Kaltes Telefon Rechtliche Situation

Kaltakquisition Im Falle eines Erwerbs wird zwischen Kaltakquisition und Warmakquisition unterschieden. Warmes Akquirieren bezieht sich auf die Form des Verkaufsgesprächs, die sich auf vertraute Bezugspunkte wie z. B. Geschäftspartner, Assoziationen oder andere Geschäftsbeziehungen mit dem Verbraucher bezieht. Ein Cold Call ist dagegen der erste Kontakt mit einem potenziellen Käufer, auch bekannt als Cold Call.

Für die Durchführung des Gesprächs ist die Zustimmung des Auftraggebers notwendig.

Die kalte Übernahme beinhaltet auch unerwünschte, aber angekündete Besuche von Vertretern im Zusammenhang mit dem Business-to-Business-Markt. Für die Kundengewinnung gibt es unterschiedliche Verfahren, und zwar Pull-Verfahren und Push-Verfahren. Kalte Akquise ist eine der Push-Möglichkeiten neben dem Versand von Anzeigen, persönlichen Gesprächen mit z.B. Messegästen oder ganz unkompliziert auf der Strasse und dem Besichtigungstermin von Privatpersonen nach Vereinbarung.

Bei der Rechtslage für Kaltakquise geht es im Wesentlichen um die Bekämpfung unerwünschter Telefonate. In Deutschland ist ungewollte telefonische Werbung unterdrückt. Nur wenn der Auftraggeber zustimmt, ist das Gesprächsterminvereinbar. Auch Bestandskunden dürfen nicht mit Werbeanrufen telefonisch missbraucht werden. Gegenwärtig gibt es Spezialunternehmen, die ihre Angestellten für Kaltakquise ausbilden.

Sie sind zuversichtlich im telefonischen Kontakt mit den Verbrauchern, unabhängig davon, wie sie vorgehen. Ziel der Ausbildung ist es, gewisse Artikel glaubwürdig zu bewerben, so dass der Verbraucher nach dem Telefonat vom Artikel begeistert ist und sich auf Informationsmaterial oder gar einen Gesprächstermin mit dem Aussendienst einigt. Achten Sie als Kundin oder als Privatperson darauf, was Sie am Telefon über sich selbst mitteilen.

Auf keinen Falle dürfen personenbezogene Informationen, wie z.B. Bankverbindung, weitergegeben werden.
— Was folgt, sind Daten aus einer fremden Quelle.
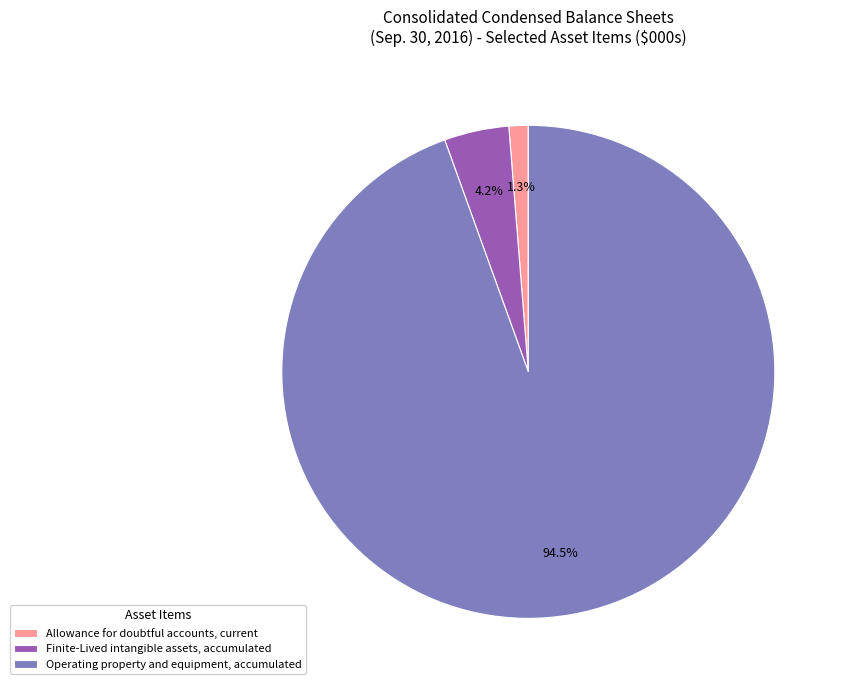

Count the number of slices in the pie.

3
Falls Sie sich bedrängt fühlen, sollten Sie das Telefonat unverzüglich beenden oder ganz aufgeben. Ist dies trotzdem der so genannte Fall, obwohl man klargestellt hat, dass man kein Interesse an Telefonwerbung hat, hat man das Recht, eine Unterlassungsklage rechtlich durchzusetzen.
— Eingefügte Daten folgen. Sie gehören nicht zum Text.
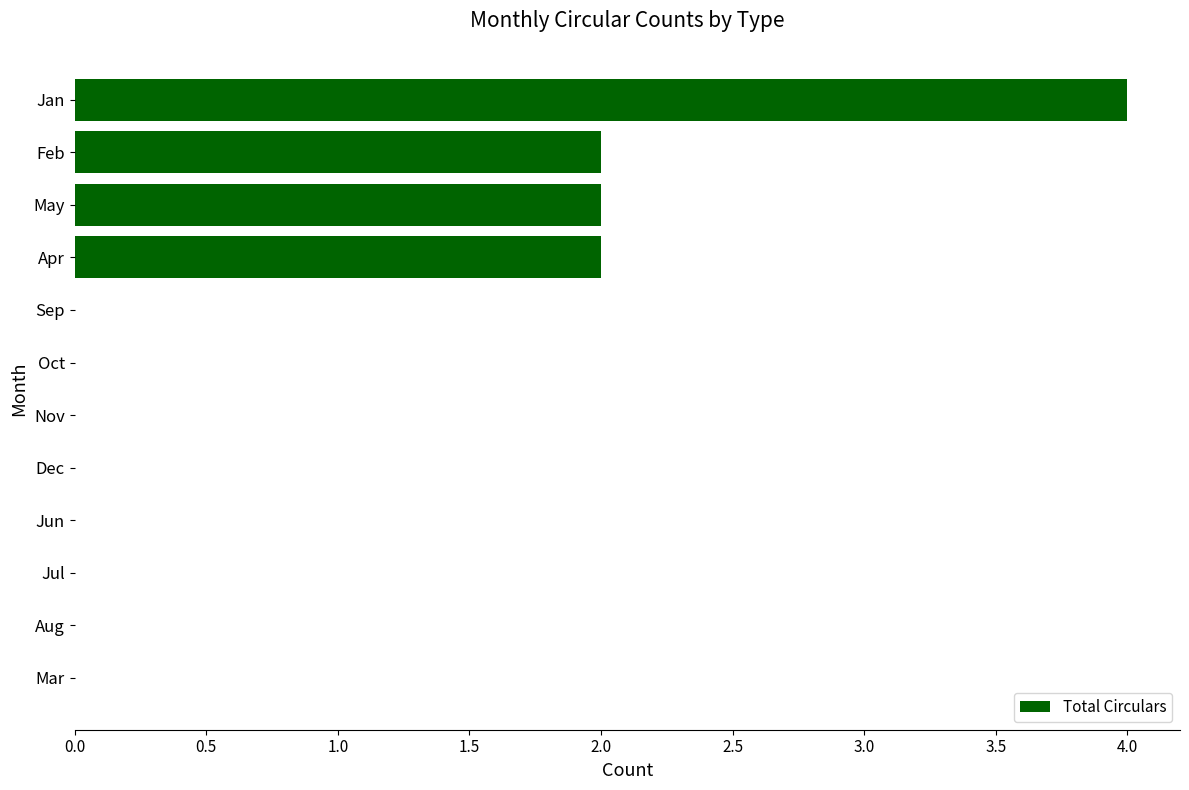

The value at Feb is 2. True or false?

True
Für Produkte, die Sie kennen oder an denen Sie interessiert sind, sollten Sie bei der Informationsanforderung immer den Nahmen des Interviewers und des Unternehmens aufschreiben. Ernstzunehmende Firmen leiten ihre Telefonnummern auch bei Anfragen weiter, so dass Sie sicher sein können, dass das Haus, das Angebot und auch der Ansprechpartner quasi da sind.
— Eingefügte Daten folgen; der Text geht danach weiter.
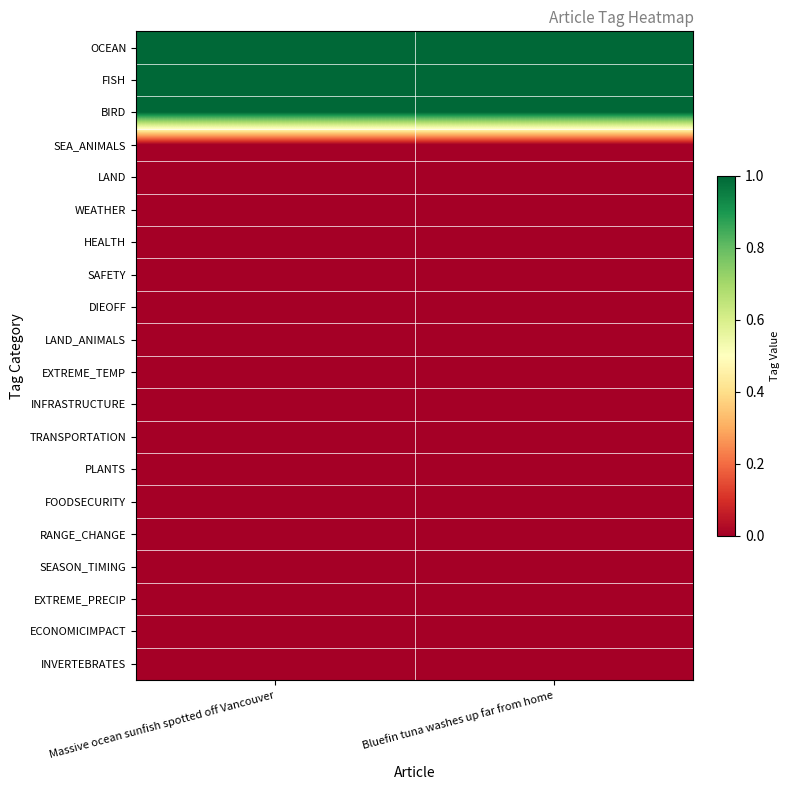

Which has a higher value, Massive ocean sunfish spotted off Vancouver or Bluefin tuna washes up far from home?

Massive ocean sunfish spotted off Vancouver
Grundsätzlich sollte man jedoch immer daran denken, dass die telefonische Akquise ein Werbegespräch ist, d.h. das Bestreben ist, ein Produkt zu vermarkten. Die einfache Handhabung des Auftraggebers am Telefon wird hier genutzt. Bei vielen Konsumenten lässt man sich ganz normal "chatten". Es ist zu beachten, dass der Abruf nur dann rechtmäßig ist, wenn der Auftraggeber dem Abruf zustimmt.

Es erfolgt kein telefonischer Kauf oder Vertragsabschluss. Dies trifft auch auf Menschen zu, die schon lange Kunden eines Unternehmens sind. Diese Personen dürfen auch nicht durch Kaltakquise für ein Erzeugnis geworben werden.